Criminal Justice

Rikers replacement jails won't be ready by 2027 deadline, City Hall budget director says

“We know it’s not going to happen by 2027,” Budget Director Jacques Jiha said of the plan to close Rikers Island, during a discussion of the city’s capital budget.

City Budget Director Jacques Jiha testifies at the City Council’s first preliminary budget hearing on March 4, 2024.

City Budget Director Jacques Jiha testifies at the City Council’s first preliminary budget hearing on March 4, 2024. John McCarten/NYC Council Media Unit

The City Council’s first preliminary budget hearing on Monday offered some insight into how the Adams administration views projects in its capital budget, including the construction of borough-based jails that are required by law to replace Rikers Island by 2027. In short, the city’s budget director doesn’t see it getting done on time.

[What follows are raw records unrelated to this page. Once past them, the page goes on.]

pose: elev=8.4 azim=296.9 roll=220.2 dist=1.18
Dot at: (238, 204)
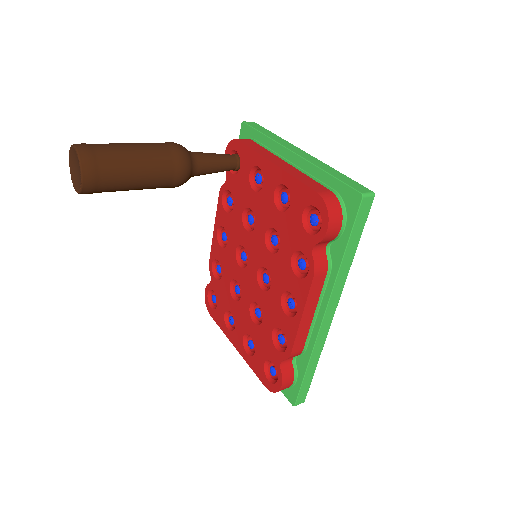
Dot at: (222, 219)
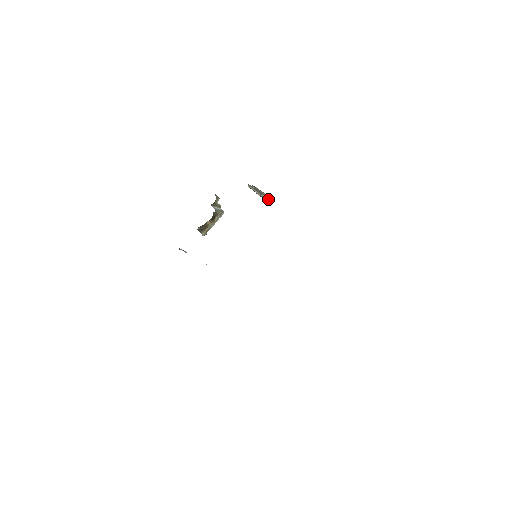
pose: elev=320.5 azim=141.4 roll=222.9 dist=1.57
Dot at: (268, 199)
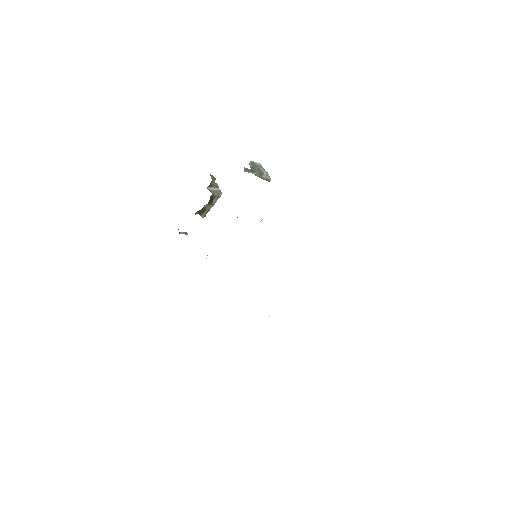
Dot at: (269, 177)
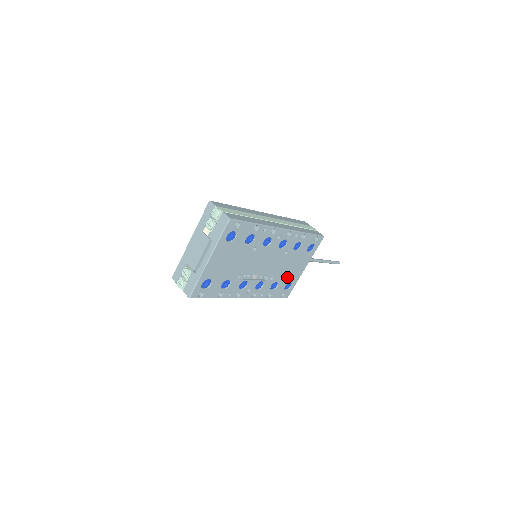
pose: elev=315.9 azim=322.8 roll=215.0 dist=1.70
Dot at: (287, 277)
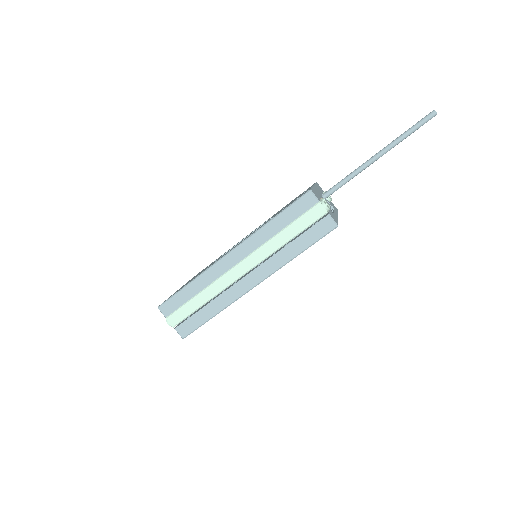
Dot at: occluded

The Adams administration has made numerous suggestions that an alternative plan will be needed, in part because of a growing jail population. When answering questions from Council Member Diana Ayala about how capital projects get prioritized by the administration, New York City Budget Director Jacques Jiha offered an even more concrete idea of how the administration views the plan to close Rikers. 

“We know it's not going to happen by 2027,” Jiha said of getting borough-based jails up and running. “Even though we know we’re not going to spend the money for the borough-based jails by 2027, we have to keep it there,” he said, noting that that limits where else the city can allocate capital funding now.

Ayala criticized a lack of communication and collaboration from the administration. “I’m not committing to making any changes on the borough-based jails, but you didn’t give us that chance, because that conversation was never had,” Ayala said.

Adams often stresses that he will always follow the law, and City Hall stressed the same in a statement on Monday. “Our administration supports closing Rikers Island under a plan that ensures the dignity, safety, and care for all justice-involved New Yorkers, but it is clear that the plan approved under the last administration created serious challenges for our ability to keep New Yorkers safe,” a City Hall spokesperson said in an emailed statement. “Work is underway for all four borough jail sites, and we look forward to reviewing the Lippman Commission’s recommendations for how the city could move forward.”

New York City’s jails’ population was 6,167 as of Feb. 1, according to a dashboard maintained by the city comptroller’s office. The capacity of the four borough-based jails that are meant to replace Rikers was recently increased to 4,160 beds – still 2,000 short to house the current population on Rikers.